Have changed the oil this week and so far clocked up 11 miles! With such large distances travelled, the clutch has

started playting up again and the new fluid I put in has turned a gloomy shade of brown. More investigations are required and a slave cylinder repair kit arrived in the post this morning.


Need to work on curing the A post leaks as my new passenger floor has got very wet this afternoon. Definitely want this sorted before I fit my new carpets.


I'm sure there'll be more to add, but for now, I'm chuffed enough to be driving around in the car! Here's my late Grandfather, at the wheel of the same car in our drive in the mid 1980's.

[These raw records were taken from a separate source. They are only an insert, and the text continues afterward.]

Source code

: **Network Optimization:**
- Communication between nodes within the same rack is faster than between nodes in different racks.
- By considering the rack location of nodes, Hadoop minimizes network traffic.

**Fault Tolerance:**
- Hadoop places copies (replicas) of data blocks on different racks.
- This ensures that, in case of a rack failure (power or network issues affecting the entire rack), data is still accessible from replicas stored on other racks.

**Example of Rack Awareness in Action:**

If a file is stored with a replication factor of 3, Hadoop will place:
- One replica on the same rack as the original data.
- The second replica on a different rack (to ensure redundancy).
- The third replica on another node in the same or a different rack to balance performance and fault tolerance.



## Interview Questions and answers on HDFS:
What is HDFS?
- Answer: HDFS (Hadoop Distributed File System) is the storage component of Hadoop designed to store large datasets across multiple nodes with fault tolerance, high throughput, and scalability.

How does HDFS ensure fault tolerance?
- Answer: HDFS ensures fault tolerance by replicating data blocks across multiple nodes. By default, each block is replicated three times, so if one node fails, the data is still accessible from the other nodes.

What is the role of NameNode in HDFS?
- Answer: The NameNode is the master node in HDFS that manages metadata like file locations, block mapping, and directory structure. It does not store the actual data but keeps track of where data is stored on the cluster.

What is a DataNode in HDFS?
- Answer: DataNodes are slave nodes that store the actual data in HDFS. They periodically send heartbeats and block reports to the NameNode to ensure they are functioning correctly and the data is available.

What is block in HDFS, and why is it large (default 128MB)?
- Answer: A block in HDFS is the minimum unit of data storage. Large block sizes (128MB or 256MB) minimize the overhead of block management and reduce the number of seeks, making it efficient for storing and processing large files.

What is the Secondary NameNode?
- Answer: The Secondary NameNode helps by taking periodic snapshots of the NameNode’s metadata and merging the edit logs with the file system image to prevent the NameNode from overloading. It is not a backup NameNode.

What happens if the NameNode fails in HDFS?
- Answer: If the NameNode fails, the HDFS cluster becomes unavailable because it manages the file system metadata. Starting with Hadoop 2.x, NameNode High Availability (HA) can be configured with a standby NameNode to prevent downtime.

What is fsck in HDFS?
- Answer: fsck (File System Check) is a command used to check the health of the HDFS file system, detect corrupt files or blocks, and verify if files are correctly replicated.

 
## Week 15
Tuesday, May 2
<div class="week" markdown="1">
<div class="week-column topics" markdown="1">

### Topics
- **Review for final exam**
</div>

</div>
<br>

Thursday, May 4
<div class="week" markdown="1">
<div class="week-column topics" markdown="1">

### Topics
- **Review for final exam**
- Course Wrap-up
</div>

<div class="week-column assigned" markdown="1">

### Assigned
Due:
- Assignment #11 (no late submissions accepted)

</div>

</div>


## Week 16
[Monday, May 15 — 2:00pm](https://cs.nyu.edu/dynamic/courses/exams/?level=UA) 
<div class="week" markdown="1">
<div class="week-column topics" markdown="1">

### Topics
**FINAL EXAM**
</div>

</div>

2013, a few weeks later....


We made it!


A 250 mile round trip to Stafford. The car's first major outing since 2003. Just over 3 hours each way via A roads at around 55 mph where we could.


Lacking a bit of pull on the hills and still sounding a bit 'tappety' (I checked valve clearances twice, but I've not much experience here). At least we didn't need to use the AA card and didn't cause any embarassing queues.


Repair kits to both clutch cylinders but fluid still oozing out from master all over the bulkhead and a few notchy gear changes. Fortunately, found a nice N.O.S Girling unit in Bingley Hall. A job for tomorrow...







So that's brought us up to date. We've been spotted around and about at TSSC Herts & Beds Events and Triumph Fest 2014. But reading this has reminded me there is still an awful lot to do 3 MOT passes later.


I'm embarrassed to say the car is still currently in a mixture of faded Wedgwood paint and grey primer, with surface rust appearing. Door gaps are still too tight and getting tighter as the rubber mounts deform. I must try and carry on what I started and smarten the car up.


I have made a small repair panel for the 12/50, so after 14 years in the garage that is now underway too.


Thanks for reading!


Apologies for the small images, they were lifted from the old forum pages and saved into a word document, I may be able to dig out the originals another time.